Maverick rips off his blindfold and stares at me in horror. “Hubbard preserve us!”
As they burst out of the office, I raise both hands in a conciliatory gesture. “Easy guys. As long as you’re not victimizing anyone, I don’t give a damn WHAT your kink is. Times have changed, you know?”
They exchange a glance, then regard me again with panicked expressions. “We’re products of the eighties! No one can see past our phallocentric obsessions!”
“Uh…what does that mean?” I start backing slowly away.
Hangman levels a finger and snarls, “KILL HIM!”

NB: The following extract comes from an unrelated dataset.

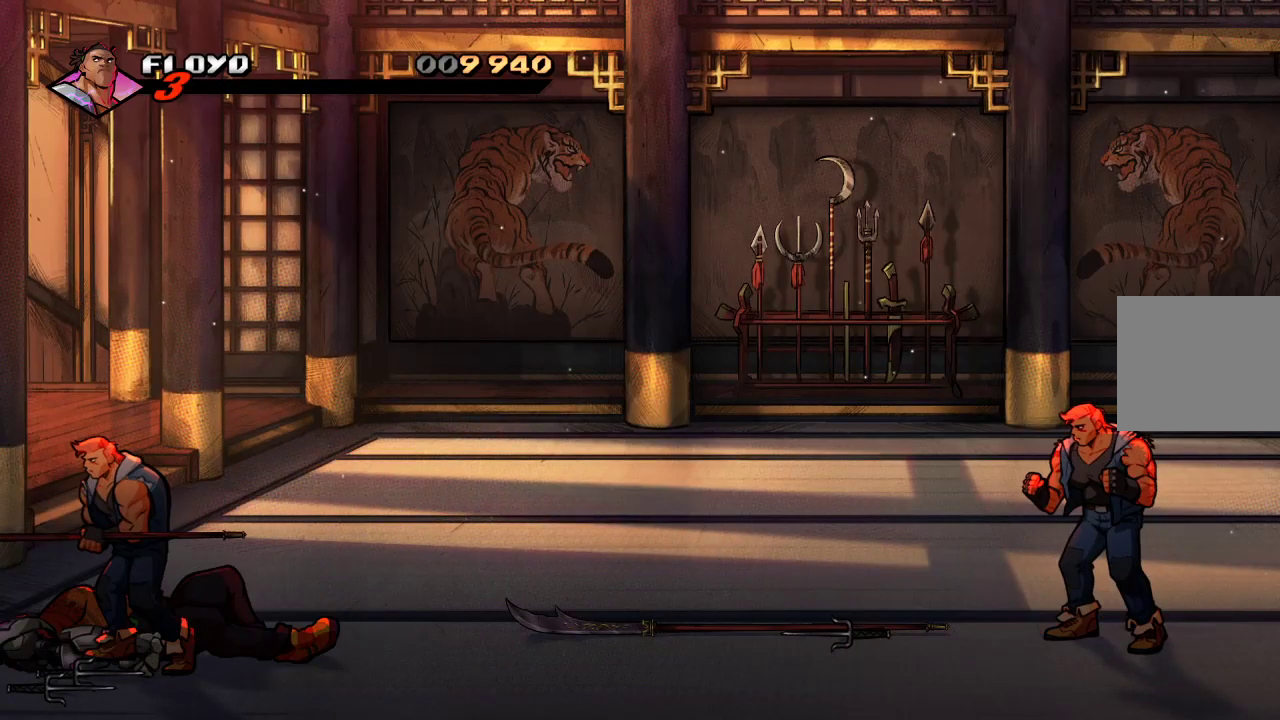
{"buttons": [], "left_stick": "center", "right_stick": "center", "events": []}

I turn and book it, sprinting as fast as I fucking can. I clear the hangar, run onto the sand, and chance a look back over my shoulder. Christ, they still have boners! Also, this is THEIR territory—they’ve played countless hours of sweaty shirtless volleyball, which means they’re used to the sand and their cardio’s INSANE!
“Gonna fuck your head off your neck and offer it to Xenu!” Maverick screams. “You don’t stand a chance! How many hours of shirtless volleyball have you played in your life??? I’m betting NONE!”
Fuck. FUCK. He’s right. So I open my eReader to a Kent Wayne novel, activating its reality distortion powers. Magic flash.
The scream of twin fighter jets fills my ears. Two birds soar overhead, firing their cannons and riddling the sand with six-foot dildos. I dive onto my belly, covering my ears and opening my mouth as giant penises stab the earth—PHUT-PHUT-PHUT—causing it to erupt with enormous funnels of displaced soil.
Do I need to keep running, or—nope. As I get up and turn around, Mav and Hangman resolve in my sight. They’ve both been impaled by weaponized dildos, propped up by phallic cylinders that run through their torsos and protrude from the ground. Hangman’s out, but Mav is still conscious.
“Muhhh…” He reaches out for me, blood dribbling from the corner of his mouth.
“Uh…” I look in both directions and hiss through my teeth. No one’s around, and I happen to standing in front of a guy who wanted to skullfuck my head clean off my neck. Not sure what to do here, so…
I tiptoe up to him and give him a high-five. “Yeah! Good game! You can be my wingman anytime!”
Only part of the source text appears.